Provided records:
• • •

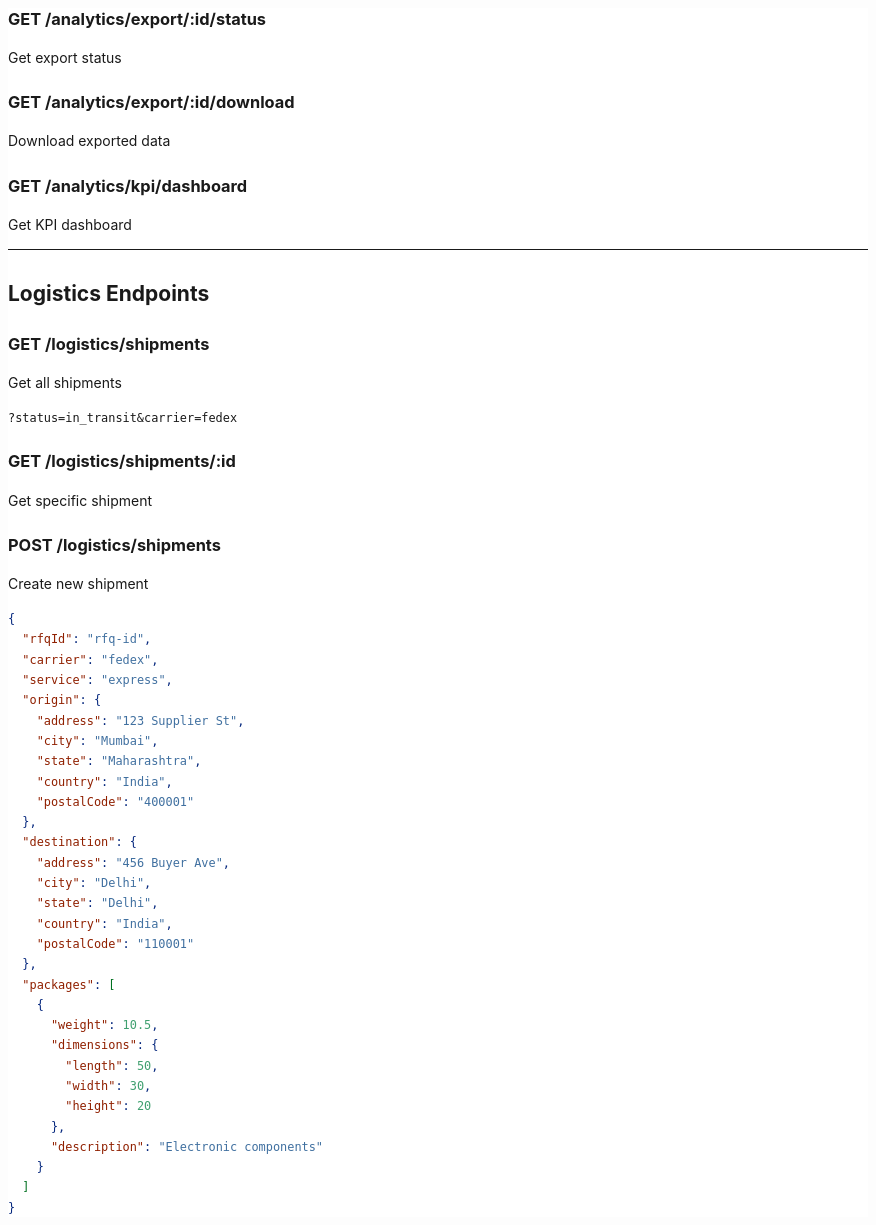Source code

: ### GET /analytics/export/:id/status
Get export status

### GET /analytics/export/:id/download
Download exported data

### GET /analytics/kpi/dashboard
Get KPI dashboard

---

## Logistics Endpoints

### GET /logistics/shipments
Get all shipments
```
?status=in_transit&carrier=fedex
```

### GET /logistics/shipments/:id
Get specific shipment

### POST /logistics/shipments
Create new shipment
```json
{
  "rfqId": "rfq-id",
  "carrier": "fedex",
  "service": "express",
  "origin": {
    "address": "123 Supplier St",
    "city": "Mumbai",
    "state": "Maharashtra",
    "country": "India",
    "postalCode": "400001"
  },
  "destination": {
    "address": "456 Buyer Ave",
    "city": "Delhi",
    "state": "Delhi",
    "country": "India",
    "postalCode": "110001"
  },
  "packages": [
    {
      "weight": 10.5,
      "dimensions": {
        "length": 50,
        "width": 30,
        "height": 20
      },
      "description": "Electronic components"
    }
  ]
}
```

• • •

What needs to be done:
Show every line from the entries above in which "analytics" appears.

Exercise solution:
: ### GET /analytics/export/:id/status
### GET /analytics/export/:id/download
### GET /analytics/kpi/dashboard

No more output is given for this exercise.